(Instructions to follow)
Print the lines below from the line with "- [ ] Remove unnecessary code" to the line with "## Overview" exactly, keeping both ends, and print no pictures.

Source texts of formatted documents:
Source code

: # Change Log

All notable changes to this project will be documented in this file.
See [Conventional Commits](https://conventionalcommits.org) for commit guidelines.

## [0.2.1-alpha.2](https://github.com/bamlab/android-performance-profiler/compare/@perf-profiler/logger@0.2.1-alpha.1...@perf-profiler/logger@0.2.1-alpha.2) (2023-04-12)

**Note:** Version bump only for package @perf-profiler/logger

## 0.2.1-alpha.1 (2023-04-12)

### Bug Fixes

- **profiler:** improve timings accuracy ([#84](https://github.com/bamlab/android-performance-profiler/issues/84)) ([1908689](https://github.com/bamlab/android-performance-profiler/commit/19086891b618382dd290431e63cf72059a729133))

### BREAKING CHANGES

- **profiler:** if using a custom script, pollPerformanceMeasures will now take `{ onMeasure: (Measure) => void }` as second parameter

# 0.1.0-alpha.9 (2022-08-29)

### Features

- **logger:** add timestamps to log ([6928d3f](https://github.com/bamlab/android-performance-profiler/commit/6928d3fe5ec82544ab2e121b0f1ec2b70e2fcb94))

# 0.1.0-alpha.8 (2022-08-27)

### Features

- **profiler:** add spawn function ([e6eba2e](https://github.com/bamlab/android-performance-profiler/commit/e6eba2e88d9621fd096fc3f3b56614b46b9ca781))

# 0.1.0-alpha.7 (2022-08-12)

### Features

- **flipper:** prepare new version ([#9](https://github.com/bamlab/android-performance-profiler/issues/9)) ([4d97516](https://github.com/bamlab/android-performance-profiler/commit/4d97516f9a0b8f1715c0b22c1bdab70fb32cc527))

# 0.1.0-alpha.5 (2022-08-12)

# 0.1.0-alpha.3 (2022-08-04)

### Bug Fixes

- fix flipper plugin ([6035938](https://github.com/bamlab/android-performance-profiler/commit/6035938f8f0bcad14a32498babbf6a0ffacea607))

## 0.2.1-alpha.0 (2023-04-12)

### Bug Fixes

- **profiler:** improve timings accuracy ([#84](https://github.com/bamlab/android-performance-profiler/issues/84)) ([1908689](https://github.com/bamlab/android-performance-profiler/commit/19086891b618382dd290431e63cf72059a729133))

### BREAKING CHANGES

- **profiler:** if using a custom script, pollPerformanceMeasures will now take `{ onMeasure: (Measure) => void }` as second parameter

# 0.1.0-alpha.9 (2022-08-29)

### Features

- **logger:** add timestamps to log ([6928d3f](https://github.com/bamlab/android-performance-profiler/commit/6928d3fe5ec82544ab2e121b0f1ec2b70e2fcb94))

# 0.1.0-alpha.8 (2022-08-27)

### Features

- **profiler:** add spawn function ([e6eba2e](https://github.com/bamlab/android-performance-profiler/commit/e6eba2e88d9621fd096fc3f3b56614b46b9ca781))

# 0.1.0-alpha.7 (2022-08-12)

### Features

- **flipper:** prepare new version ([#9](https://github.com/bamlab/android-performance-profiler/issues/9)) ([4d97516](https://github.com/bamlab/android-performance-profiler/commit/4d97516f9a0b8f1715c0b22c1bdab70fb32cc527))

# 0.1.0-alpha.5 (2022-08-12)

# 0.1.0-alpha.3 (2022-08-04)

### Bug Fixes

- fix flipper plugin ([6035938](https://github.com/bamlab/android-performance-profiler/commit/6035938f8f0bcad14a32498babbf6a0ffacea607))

* * *

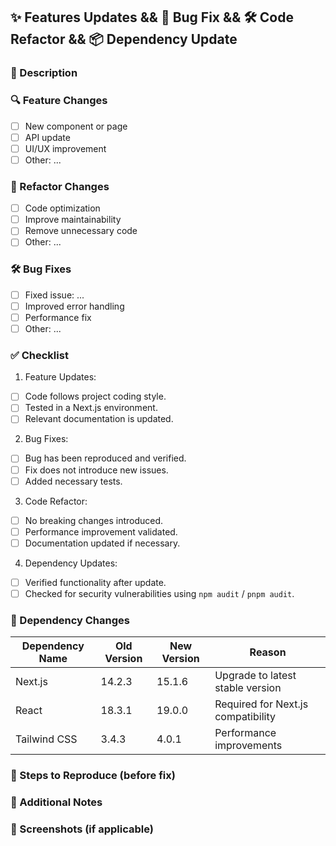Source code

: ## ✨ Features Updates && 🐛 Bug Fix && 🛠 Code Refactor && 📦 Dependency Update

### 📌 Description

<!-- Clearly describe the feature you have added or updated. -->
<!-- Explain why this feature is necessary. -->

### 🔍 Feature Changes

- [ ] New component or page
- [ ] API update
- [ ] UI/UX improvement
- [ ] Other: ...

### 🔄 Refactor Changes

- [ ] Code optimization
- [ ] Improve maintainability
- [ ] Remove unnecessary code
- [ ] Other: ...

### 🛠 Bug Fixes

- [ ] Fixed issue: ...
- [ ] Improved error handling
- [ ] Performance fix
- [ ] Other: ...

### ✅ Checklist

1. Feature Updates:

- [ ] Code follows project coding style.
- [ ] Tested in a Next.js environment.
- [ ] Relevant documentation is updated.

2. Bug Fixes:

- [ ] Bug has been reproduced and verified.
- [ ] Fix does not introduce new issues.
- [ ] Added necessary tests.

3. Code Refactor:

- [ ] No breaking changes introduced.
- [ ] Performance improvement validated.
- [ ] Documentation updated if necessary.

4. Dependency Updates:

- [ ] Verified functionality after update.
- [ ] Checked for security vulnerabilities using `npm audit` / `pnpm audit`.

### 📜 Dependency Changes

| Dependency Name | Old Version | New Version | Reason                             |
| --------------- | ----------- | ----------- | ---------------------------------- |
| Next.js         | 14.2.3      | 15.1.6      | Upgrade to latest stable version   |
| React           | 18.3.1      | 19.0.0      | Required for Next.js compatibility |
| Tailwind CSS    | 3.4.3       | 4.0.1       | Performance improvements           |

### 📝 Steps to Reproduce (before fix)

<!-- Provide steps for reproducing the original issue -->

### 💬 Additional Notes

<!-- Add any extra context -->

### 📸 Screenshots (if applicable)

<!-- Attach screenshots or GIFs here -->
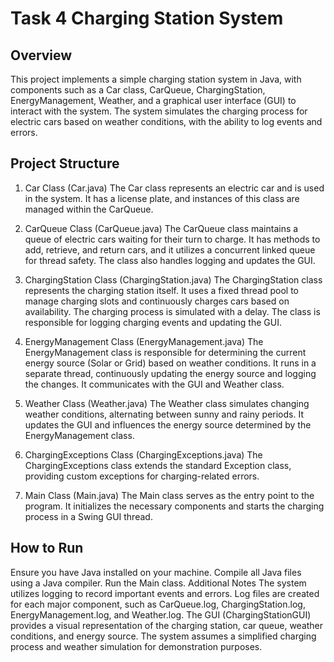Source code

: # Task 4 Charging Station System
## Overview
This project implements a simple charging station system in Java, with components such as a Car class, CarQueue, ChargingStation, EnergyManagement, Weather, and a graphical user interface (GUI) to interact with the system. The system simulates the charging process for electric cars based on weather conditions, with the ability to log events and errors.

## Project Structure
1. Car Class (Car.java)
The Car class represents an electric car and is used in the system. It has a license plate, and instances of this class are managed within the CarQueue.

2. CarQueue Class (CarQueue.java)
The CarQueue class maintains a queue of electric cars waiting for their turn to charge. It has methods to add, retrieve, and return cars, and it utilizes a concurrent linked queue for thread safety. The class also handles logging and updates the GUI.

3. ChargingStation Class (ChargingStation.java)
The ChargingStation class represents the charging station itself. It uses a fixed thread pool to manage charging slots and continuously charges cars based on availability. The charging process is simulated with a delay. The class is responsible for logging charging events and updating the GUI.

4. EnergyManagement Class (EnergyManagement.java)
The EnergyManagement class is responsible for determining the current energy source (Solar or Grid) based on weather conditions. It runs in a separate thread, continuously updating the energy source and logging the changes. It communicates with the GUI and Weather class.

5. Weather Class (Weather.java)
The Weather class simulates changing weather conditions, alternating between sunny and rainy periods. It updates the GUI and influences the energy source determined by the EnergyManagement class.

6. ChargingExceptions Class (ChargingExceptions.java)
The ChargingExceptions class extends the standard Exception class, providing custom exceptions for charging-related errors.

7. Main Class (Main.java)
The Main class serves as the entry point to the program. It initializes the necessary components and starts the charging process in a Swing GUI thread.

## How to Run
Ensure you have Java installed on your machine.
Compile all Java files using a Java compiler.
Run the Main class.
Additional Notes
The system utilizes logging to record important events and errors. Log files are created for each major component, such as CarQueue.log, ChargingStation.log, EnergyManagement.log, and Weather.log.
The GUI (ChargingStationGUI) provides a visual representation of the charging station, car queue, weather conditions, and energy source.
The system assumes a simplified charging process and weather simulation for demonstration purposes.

(Written reply)
- [ ] Remove unnecessary code
- [ ] Other: ...

### 🛠 Bug Fixes

- [ ] Fixed issue: ...
- [ ] Improved error handling
- [ ] Performance fix
- [ ] Other: ...

### ✅ Checklist

1. Feature Updates:

- [ ] Code follows project coding style.
- [ ] Tested in a Next.js environment.
- [ ] Relevant documentation is updated.

2. Bug Fixes:

- [ ] Bug has been reproduced and verified.
- [ ] Fix does not introduce new issues.
- [ ] Added necessary tests.

3. Code Refactor:

- [ ] No breaking changes introduced.
- [ ] Performance improvement validated.
- [ ] Documentation updated if necessary.

4. Dependency Updates:

- [ ] Verified functionality after update.
- [ ] Checked for security vulnerabilities using `npm audit` / `pnpm audit`.

### 📜 Dependency Changes

| Dependency Name | Old Version | New Version | Reason                             |
| --------------- | ----------- | ----------- | ---------------------------------- |
| Next.js         | 14.2.3      | 15.1.6      | Upgrade to latest stable version   |
| React           | 18.3.1      | 19.0.0      | Required for Next.js compatibility |
| Tailwind CSS    | 3.4.3       | 4.0.1       | Performance improvements           |

### 📝 Steps to Reproduce (before fix)

<!-- Provide steps for reproducing the original issue -->

### 💬 Additional Notes

<!-- Add any extra context -->

### 📸 Screenshots (if applicable)

<!-- Attach screenshots or GIFs here -->
Source code

: # Task 4 Charging Station System
## Overview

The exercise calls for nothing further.